--- BEGIN ---
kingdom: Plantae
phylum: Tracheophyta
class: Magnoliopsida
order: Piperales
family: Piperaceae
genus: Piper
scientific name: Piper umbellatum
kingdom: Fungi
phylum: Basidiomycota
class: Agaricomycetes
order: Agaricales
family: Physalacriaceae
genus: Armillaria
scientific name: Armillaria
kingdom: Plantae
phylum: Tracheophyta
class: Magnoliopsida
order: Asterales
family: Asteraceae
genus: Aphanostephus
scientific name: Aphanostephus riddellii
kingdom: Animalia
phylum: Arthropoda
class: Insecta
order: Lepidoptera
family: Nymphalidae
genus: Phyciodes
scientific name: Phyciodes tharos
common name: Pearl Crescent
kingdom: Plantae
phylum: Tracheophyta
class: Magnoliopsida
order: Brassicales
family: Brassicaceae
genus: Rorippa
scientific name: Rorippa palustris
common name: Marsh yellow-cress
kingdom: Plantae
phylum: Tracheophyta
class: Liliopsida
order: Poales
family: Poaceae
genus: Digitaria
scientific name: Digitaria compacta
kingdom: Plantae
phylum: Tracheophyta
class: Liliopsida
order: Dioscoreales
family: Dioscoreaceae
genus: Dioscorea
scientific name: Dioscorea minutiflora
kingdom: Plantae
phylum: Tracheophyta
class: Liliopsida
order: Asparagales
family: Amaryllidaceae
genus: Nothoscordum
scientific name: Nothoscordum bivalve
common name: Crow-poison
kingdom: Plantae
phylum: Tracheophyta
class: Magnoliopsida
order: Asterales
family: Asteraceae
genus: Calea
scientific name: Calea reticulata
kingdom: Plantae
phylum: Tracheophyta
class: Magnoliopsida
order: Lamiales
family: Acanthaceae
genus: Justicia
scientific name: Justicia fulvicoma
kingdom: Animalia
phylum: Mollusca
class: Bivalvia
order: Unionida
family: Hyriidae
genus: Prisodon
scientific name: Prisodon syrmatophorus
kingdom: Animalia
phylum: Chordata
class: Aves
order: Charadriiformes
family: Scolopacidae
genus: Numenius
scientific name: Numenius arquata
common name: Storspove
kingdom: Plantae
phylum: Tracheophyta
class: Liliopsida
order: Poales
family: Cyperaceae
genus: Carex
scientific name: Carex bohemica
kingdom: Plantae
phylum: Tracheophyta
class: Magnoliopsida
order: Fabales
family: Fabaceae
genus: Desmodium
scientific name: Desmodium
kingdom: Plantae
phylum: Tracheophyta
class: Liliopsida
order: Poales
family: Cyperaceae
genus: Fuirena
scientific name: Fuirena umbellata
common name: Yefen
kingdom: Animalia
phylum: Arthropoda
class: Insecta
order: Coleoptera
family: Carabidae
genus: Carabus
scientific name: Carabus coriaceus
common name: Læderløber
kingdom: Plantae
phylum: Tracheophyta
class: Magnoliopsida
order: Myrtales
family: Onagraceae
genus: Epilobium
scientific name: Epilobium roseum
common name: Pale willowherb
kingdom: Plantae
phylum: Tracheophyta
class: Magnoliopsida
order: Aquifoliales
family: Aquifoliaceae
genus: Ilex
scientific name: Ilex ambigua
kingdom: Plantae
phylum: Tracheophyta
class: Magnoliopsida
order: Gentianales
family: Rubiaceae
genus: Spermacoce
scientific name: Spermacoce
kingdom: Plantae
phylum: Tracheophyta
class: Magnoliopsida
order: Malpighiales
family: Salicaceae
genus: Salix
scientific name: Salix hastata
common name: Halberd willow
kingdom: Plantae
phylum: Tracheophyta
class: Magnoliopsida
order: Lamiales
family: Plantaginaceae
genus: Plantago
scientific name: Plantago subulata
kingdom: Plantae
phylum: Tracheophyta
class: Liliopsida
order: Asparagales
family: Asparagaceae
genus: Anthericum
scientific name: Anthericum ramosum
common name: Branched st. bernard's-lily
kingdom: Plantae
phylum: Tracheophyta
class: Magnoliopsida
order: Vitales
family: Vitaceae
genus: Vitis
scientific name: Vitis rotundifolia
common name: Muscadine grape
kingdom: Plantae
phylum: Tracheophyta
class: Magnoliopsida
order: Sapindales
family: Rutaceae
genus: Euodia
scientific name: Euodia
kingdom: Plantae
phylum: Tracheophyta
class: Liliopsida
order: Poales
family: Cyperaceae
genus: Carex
--- END ---
• SHORT EXERCISE:
Starting at the line containing "family: Onagraceae" and ending with the line containing "genus: Spermacoce", rewrite each line of the data as a string in a JSON list, omitting blank lines.

• SOLVED EXERCISE:
[
  "family: Onagraceae",
  "genus: Epilobium",
  "scientific name: Epilobium roseum",
  "common name: Pale willowherb",
  "kingdom: Plantae",
  "phylum: Tracheophyta",
  "class: Magnoliopsida",
  "order: Aquifoliales",
  "family: Aquifoliaceae",
  "genus: Ilex",
  "scientific name: Ilex ambigua",
  "kingdom: Plantae",
  "phylum: Tracheophyta",
  "class: Magnoliopsida",
  "order: Gentianales",
  "family: Rubiaceae",
  "genus: Spermacoce"
]